Did I want to know? Yes, if it was true. Would I ever know the truth? Would Greg?
“We talked about a lot of things,” he went on when he realized I wasn’t going to speak. “I know I’m not him, that what he is—” He wasn’t ready to use the word. “That what he is, well, it doesn’t have anything to do with me. It’s well—him.”
He looked so young, so vulnerable right them. My heart broke. This was the son I knew, the one I had thought was gone forever. Where was the anger that had poisoned him against Darren and me? Where was the disgust? Had fear for his father’s life rendered it insignificant?
He cleared his throat again, a nervous habit from early childhood. “When I can get back East, I wondered….” This was clearly agony for him. “Can I come see you?” he blurted out. “If you’d rather I didn’t, it’s okay. I understand, but….” His voice trailed to nothing.
I hesitated before answering him, not because I was unsure of my answer, but because I was afraid to trust my voice.
He must have taken my silence for an answer, because he began to rise. “Hey, I understand,” he said, lumbering to his feet. “I said some pretty awful things—”
I finally found my voice. “Greg, of course you can come back here. You’re my son, and I love you.”
He swallowed hard, not meeting my eyes. “I’m sorry,” he whispered.
“I love you,” I repeated.
I saw the tears on his face before he could turn away. I almost reached out to hug him, but I held back. That was a step he’d have to initiate when he was ready.
A moment later, he left, pulling the door closed behind him.
I walked back outside with Josie. We wandered the yard, Josie sniffing each shrub as if it was new. Greg and I could never go back to that total closeness we’d had before. Greg would never again be my perfect little boy. I would never again be worshipped by him, high atop of that lofty pedestal. Maybe Diane would fill that role in his life. I hoped not. A fall from those heights is abysmal.

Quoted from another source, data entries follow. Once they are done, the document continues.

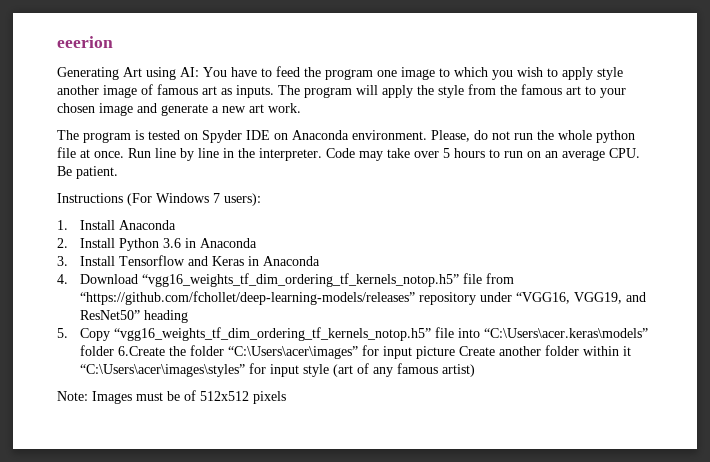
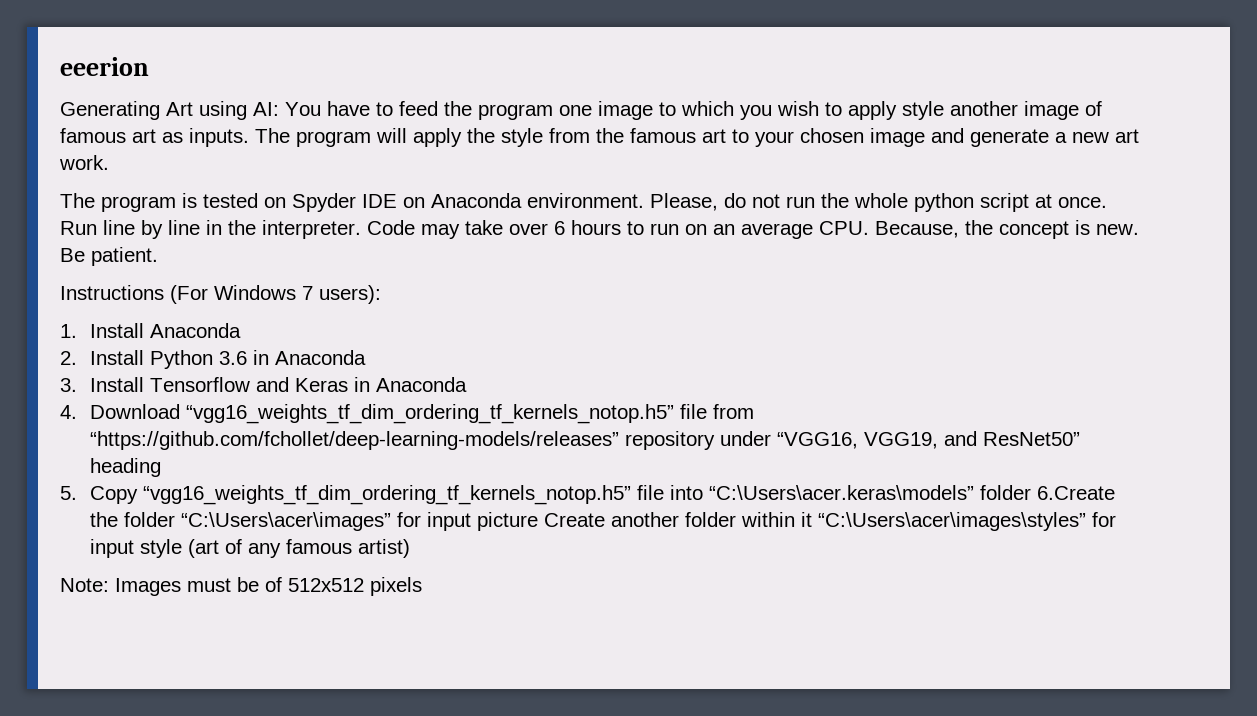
[57,147,76,158] file -> [980,193,1029,212] script
[443,148,450,158] 5 -> [554,221,565,235] 6
(640, 153) none -> [875,220,1139,239] Because, the concept is new.

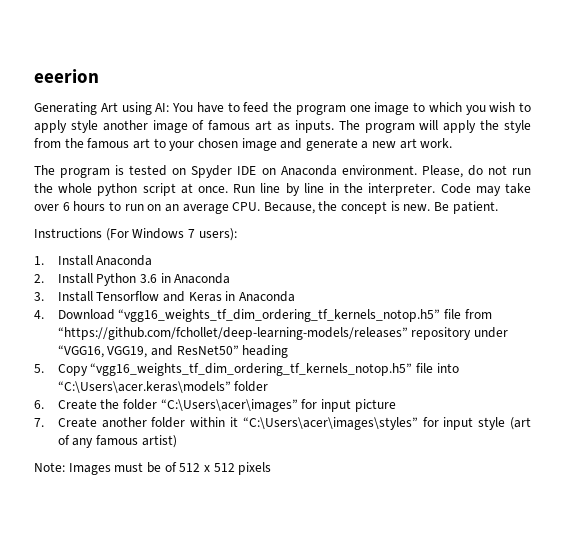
[1036,486,1115,500] 6.Create -> [34,399,97,410] // 6. Create
(538, 521) none -> [34,418,44,427] // 7.
[288,578,364,592] 512x512 -> [179,463,235,472] 512 x 512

The reality, I saw now, was that I, too, had put Greg on a pretty high pedestal. I expected his childlike worship of his mother and father to last forever. I expected more of him than he could give. In the end, we were both disappointed.
Hopefully, in time, we could build a new relationship, one based on a clearer vision of reality. So, too, with Jana. I wanted our relationship to be honest and adult. I hoped that someday both my children would once again open up to me and their father, realizing that we were all casualties of life, that we were each blameless—and not contagious.
It was odd. I had thought the issue facing me was helping my children deal with their father’s homosexuality and the end of our marriage, but that was the smallest part of it. The real issue was not forgiveness, as I had thought, but of letting go. Me of my husband, my marriage, my dreams of the future. My children, of their illusions that their parents were infallible.
With all the best intentions, we had built our futures on sand, and the sand had shifted, as sand does.
* * * * *
When Jules returned from his errand an hour later, he found me stretched out on the grass with Josie, predictably, at my feet.
He knelt down and kissed me on the forehead. “Mmmm… Warm.”
“Sun.”
“You okay?”
I reached up and pulled him down beside me. “Yes.”
“You look peaceful.”
I laughed, a lazy, sun-drenched sound. “That’s what everyone said about my father.”
He grinned. “At least I didn’t say that you look natural.”
“Don’t you think I look natural?” I asked, surprised that I could joke about it.
“You look—“ He stroked my face. “God, you look beautiful.” He leaned over and kissed me softly, feathers against my sun-warmed lips. “I love you, Lou.”
There they were. The words I’d only said to one man in my half a century of life, words I suspected I would say to this man. Someday. When the time was right.
But for now, I reached up my arms and drew him down to me. “Yes. Please do,” I whispered in his ear.